Sunday, April 10, 2005

 

April 10th, 2000

Ken Griffey, Jr. hits 400th Home Run

At the time, this made Griffey the youngest man to ever hit four hundred home runs (thirty years, one hundred forty-one days, younger than Jimmie Foxx by about a hundred days) and having averaged nearly fifty-five home runs over the previous four seasons and been traded--as per his request--to Cincinnati, Griffey seemed ready to continue his illustrious career which would culminate with the night he hit home run number seven fifty six, setting a new home run record.

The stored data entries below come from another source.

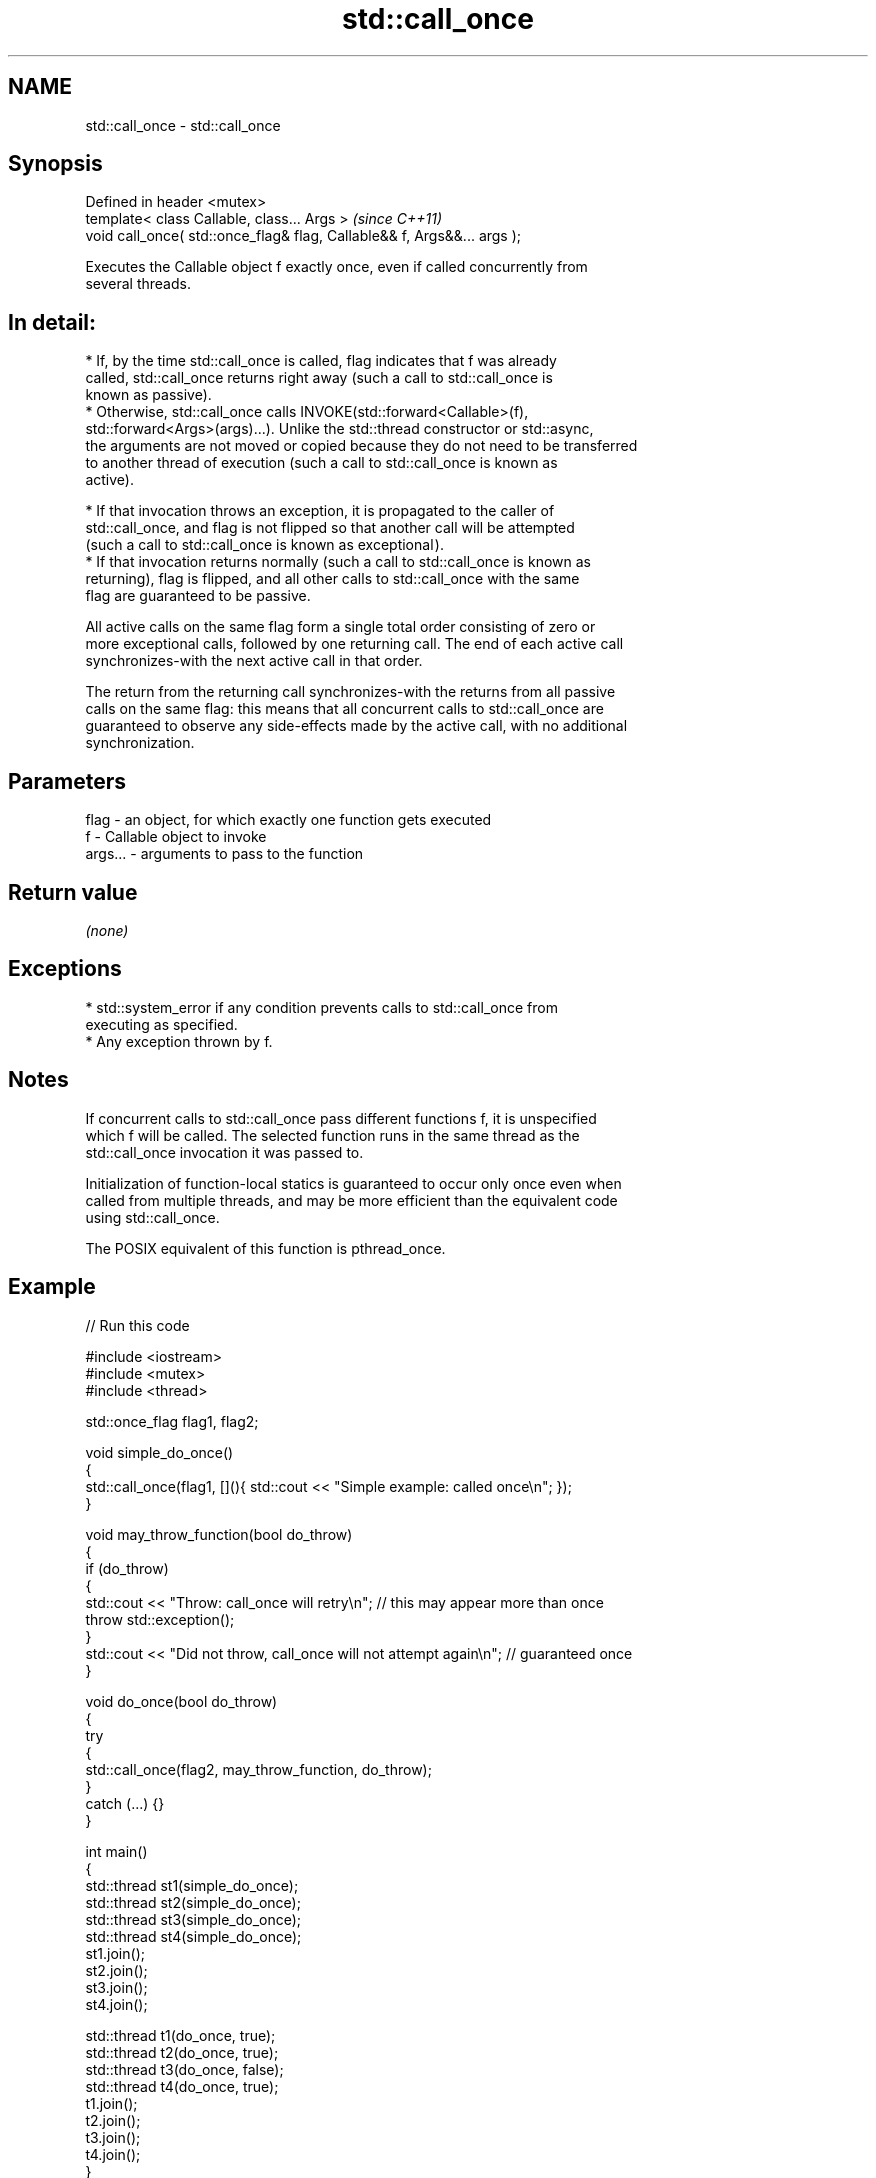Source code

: .TH std::call_once 3 "2024.06.10" "http://cppreference.com" "C++ Standard Libary"
.SH NAME
std::call_once \- std::call_once

.SH Synopsis
   Defined in header <mutex>
   template< class Callable, class... Args >                              \fI(since C++11)\fP
   void call_once( std::once_flag& flag, Callable&& f, Args&&... args );

   Executes the Callable object f exactly once, even if called concurrently from
   several threads.

.SH In detail:

     * If, by the time std::call_once is called, flag indicates that f was already
       called, std::call_once returns right away (such a call to std::call_once is
       known as passive).
     * Otherwise, std::call_once calls INVOKE(std::forward<Callable>(f),
       std::forward<Args>(args)...). Unlike the std::thread constructor or std::async,
       the arguments are not moved or copied because they do not need to be transferred
       to another thread of execution (such a call to std::call_once is known as
       active).

     * If that invocation throws an exception, it is propagated to the caller of
       std::call_once, and flag is not flipped so that another call will be attempted
       (such a call to std::call_once is known as exceptional ).
     * If that invocation returns normally (such a call to std::call_once is known as
       returning), flag is flipped, and all other calls to std::call_once with the same
       flag are guaranteed to be passive.

   All active calls on the same flag form a single total order consisting of zero or
   more exceptional calls, followed by one returning call. The end of each active call
   synchronizes-with the next active call in that order.

   The return from the returning call synchronizes-with the returns from all passive
   calls on the same flag: this means that all concurrent calls to std::call_once are
   guaranteed to observe any side-effects made by the active call, with no additional
   synchronization.

.SH Parameters

   flag    - an object, for which exactly one function gets executed
   f       - Callable object to invoke
   args... - arguments to pass to the function

.SH Return value

   \fI(none)\fP

.SH Exceptions

     * std::system_error if any condition prevents calls to std::call_once from
       executing as specified.
     * Any exception thrown by f.

.SH Notes

   If concurrent calls to std::call_once pass different functions f, it is unspecified
   which f will be called. The selected function runs in the same thread as the
   std::call_once invocation it was passed to.

   Initialization of function-local statics is guaranteed to occur only once even when
   called from multiple threads, and may be more efficient than the equivalent code
   using std::call_once.

   The POSIX equivalent of this function is pthread_once.

.SH Example


// Run this code

 #include <iostream>
 #include <mutex>
 #include <thread>

 std::once_flag flag1, flag2;

 void simple_do_once()
 {
     std::call_once(flag1, [](){ std::cout << "Simple example: called once\\n"; });
 }

 void may_throw_function(bool do_throw)
 {
     if (do_throw)
     {
         std::cout << "Throw: call_once will retry\\n"; // this may appear more than once
         throw std::exception();
     }
     std::cout << "Did not throw, call_once will not attempt again\\n"; // guaranteed once
 }

 void do_once(bool do_throw)
 {
     try
     {
         std::call_once(flag2, may_throw_function, do_throw);
     }
     catch (...) {}
 }

 int main()
 {
     std::thread st1(simple_do_once);
     std::thread st2(simple_do_once);
     std::thread st3(simple_do_once);
     std::thread st4(simple_do_once);
     st1.join();
     st2.join();
     st3.join();
     st4.join();

     std::thread t1(do_once, true);
     std::thread t2(do_once, true);
     std::thread t3(do_once, false);
     std::thread t4(do_once, true);
     t1.join();
     t2.join();
     t3.join();
     t4.join();
 }

.SH Possible output:

 Simple example: called once
 Throw: call_once will retry
 Throw: call_once will retry
 Throw: call_once will retry
 Did not throw, call_once will not attempt again

   Defect reports

   The following behavior-changing defect reports were applied retroactively to
   previously published C++ standards.

      DR    Applied to            Behavior as published              Correct behavior
                       std::invalid_argument would be thrown if f
   LWG 2080 C++11      is invalid,                                 removed this error
                       but the scenario where f is invalidated is  condition
                       not specified
   LWG 2442 C++11      the arguments were copied and/or moved      no copying/moving is
                       before invocation                           performed

.SH See also

   once_flag helper object to ensure that call_once invokes the function only once
   \fI(C++11)\fP   \fI(class)\fP
   C documentation for
   call_once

Of course, it never quite worked out that way. Griffey hit well his first season with the Reds (.271/.387/.556, 40 HRs) but during spring training 2001 he suffered a hamstring injury that, ahem, hamstrung him for many seasons. Griffey hit just one hundred one home runs after number four hundred, and while Griffey needed just eleven seasons to reach four hundred home runs (including his one hundred twenty game rookie year, and two strike shortened years) it was not until June 2004, a full four and a half seasons, that Griffey finally connected on home run number five hundred.

During the 1999 World Series, the "Major League Baseball All-Century Team" was announced. The only active players on the team were Roger Clemens, Mark McGwire, Cal Ripken and Ken Griffey. While Clemens, McGwire and Ripken were all at least thirty-five, Griffey was just twenty-nine and it was suggested that he might be the only player to be on the All-Century for both 1900-1999 and 2000-2099. Griffey had the talent to accomplish that, and the time frame was right; it seemed a sure thing. Other factors have interfered however, reminding us that there simply is no such thing as a sure thing.